**Aim of the task**. Find all lines below containing the string "Pakistan" and return them.

[Collected data]
+ + + + +

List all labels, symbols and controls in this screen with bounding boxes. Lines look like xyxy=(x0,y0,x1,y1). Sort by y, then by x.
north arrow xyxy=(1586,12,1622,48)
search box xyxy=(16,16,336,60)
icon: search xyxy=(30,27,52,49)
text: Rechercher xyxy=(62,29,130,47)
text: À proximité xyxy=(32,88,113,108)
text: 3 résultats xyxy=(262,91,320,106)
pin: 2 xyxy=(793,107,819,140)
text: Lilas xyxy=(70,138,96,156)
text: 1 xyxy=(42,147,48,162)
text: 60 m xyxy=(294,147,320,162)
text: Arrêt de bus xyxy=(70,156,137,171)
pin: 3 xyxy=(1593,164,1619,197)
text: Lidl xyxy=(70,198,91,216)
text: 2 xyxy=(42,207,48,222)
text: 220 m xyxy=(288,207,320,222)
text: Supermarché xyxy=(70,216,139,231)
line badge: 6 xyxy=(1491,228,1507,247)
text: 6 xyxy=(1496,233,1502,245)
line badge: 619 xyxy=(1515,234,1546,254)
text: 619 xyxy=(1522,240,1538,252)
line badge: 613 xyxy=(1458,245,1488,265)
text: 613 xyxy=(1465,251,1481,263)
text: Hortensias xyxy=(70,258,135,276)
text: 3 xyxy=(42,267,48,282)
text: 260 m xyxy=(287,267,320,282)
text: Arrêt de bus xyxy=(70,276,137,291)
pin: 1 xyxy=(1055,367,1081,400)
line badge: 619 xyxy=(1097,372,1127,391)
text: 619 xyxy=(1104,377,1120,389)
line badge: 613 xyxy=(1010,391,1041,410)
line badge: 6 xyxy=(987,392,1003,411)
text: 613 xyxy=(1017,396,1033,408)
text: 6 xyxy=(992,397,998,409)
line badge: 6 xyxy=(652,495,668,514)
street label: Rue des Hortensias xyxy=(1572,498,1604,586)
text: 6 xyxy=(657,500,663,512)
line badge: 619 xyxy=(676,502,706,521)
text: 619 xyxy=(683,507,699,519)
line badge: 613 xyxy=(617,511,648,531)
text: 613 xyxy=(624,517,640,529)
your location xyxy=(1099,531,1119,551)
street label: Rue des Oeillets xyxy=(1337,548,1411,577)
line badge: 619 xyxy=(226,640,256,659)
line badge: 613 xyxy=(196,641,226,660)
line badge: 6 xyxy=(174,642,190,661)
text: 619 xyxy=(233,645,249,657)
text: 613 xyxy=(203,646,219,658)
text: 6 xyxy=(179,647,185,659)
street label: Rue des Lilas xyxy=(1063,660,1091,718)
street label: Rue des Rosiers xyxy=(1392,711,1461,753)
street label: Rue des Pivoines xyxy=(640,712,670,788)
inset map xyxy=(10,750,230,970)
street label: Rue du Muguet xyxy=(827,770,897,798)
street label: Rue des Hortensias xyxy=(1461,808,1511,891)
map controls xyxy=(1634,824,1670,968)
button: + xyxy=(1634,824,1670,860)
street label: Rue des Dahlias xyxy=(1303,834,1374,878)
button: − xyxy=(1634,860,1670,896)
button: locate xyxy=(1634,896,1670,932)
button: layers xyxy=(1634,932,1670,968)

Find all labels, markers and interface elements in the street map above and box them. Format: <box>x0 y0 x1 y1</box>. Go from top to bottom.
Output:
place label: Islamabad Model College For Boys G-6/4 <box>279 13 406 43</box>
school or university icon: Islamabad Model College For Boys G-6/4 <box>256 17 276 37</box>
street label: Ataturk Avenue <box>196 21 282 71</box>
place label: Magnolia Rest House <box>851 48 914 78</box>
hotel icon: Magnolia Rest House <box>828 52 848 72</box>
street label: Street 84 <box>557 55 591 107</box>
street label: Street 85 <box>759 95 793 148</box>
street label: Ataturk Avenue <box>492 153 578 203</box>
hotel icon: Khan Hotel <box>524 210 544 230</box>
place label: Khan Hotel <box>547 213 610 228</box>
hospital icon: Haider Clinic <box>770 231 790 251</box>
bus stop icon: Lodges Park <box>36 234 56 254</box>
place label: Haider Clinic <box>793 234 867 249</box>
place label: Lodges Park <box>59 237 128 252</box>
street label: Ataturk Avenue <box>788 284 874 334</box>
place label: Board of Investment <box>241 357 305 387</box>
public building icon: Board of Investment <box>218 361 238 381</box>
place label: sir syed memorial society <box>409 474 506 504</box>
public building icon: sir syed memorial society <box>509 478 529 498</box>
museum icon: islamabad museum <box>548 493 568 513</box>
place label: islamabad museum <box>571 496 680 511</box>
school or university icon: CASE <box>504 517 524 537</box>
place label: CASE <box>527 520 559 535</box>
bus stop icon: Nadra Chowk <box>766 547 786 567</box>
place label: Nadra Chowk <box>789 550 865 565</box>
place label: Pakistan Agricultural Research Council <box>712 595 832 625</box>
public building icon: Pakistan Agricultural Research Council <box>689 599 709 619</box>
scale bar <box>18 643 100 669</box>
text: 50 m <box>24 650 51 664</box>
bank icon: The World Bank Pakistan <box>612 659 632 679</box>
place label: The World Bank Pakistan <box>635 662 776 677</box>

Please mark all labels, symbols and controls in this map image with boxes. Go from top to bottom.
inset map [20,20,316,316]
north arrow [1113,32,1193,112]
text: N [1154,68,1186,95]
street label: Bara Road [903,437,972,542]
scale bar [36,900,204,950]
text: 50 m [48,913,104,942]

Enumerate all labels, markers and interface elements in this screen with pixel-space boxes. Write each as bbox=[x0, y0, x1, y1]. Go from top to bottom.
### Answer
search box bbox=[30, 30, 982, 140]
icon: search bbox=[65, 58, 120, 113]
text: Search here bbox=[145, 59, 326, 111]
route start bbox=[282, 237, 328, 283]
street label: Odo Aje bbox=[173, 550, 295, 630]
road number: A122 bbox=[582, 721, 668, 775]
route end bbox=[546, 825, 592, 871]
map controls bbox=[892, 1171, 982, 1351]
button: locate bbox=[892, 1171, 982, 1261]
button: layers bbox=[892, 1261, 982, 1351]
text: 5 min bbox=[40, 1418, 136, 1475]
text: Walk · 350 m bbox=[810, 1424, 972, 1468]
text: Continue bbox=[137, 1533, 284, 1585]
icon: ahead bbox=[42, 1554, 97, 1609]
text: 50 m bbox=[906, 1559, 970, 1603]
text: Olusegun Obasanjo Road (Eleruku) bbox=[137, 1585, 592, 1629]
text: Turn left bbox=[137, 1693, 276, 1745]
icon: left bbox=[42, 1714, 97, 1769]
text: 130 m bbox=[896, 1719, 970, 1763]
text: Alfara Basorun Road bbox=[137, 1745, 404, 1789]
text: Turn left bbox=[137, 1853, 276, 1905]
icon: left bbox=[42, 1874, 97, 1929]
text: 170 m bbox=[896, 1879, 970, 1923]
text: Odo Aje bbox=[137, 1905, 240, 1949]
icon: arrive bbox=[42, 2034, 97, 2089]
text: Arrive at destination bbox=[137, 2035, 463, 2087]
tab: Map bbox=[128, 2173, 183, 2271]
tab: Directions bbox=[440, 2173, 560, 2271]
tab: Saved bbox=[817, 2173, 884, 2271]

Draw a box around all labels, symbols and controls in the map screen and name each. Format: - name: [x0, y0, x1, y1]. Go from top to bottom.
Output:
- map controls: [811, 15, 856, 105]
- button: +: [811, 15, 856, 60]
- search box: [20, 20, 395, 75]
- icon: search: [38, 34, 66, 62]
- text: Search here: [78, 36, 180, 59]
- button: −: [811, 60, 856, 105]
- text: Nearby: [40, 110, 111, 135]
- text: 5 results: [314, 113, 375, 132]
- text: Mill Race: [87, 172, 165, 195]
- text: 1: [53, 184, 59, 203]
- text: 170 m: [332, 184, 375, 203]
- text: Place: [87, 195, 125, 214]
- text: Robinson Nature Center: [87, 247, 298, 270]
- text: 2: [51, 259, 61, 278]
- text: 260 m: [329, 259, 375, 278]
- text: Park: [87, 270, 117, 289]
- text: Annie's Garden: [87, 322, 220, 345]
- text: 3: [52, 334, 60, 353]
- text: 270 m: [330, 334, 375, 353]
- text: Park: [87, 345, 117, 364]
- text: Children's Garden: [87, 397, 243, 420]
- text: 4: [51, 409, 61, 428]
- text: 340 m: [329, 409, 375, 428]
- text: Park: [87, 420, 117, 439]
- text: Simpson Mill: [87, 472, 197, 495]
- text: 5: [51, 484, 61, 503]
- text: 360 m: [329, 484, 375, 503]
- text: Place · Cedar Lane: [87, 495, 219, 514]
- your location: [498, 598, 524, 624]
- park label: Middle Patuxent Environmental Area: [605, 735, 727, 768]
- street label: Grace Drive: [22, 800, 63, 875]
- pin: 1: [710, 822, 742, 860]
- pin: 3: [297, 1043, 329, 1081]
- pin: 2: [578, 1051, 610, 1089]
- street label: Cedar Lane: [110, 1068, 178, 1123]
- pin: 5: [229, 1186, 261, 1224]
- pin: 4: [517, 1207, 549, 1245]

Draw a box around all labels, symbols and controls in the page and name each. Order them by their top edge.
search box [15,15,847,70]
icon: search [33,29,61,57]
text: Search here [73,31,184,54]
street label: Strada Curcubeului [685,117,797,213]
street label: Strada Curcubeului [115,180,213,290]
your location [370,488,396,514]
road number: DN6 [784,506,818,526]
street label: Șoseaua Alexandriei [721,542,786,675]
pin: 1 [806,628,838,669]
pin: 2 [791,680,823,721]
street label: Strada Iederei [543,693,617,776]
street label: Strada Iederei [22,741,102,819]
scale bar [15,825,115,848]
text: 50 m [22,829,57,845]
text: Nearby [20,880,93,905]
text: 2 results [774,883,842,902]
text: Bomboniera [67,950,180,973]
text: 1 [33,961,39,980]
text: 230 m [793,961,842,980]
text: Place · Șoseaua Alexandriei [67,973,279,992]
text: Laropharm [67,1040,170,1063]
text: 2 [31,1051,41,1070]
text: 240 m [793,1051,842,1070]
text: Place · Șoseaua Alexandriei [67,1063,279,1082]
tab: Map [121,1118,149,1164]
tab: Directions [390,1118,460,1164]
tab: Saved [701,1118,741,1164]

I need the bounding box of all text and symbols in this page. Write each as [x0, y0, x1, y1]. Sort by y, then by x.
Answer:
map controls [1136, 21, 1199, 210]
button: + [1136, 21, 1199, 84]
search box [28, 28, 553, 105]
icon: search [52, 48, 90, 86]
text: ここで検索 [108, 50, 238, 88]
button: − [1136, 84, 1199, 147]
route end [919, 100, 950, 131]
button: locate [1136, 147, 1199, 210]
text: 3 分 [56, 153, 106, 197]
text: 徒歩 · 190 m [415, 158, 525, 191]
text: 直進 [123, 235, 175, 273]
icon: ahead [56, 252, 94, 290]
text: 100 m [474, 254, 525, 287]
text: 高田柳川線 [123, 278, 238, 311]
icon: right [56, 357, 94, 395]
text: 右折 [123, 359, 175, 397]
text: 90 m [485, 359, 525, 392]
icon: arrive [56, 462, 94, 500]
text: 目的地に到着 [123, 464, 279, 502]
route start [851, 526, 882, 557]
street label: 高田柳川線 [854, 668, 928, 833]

+ + + + +

**Result**.
place label: Pakistan Agricultural Research Council <box>712 595 832 625</box>
public building icon: Pakistan Agricultural Research Council <box>689 599 709 619</box>
bank icon: The World Bank Pakistan <box>612 659 632 679</box>
place label: The World Bank Pakistan <box>635 662 776 677</box>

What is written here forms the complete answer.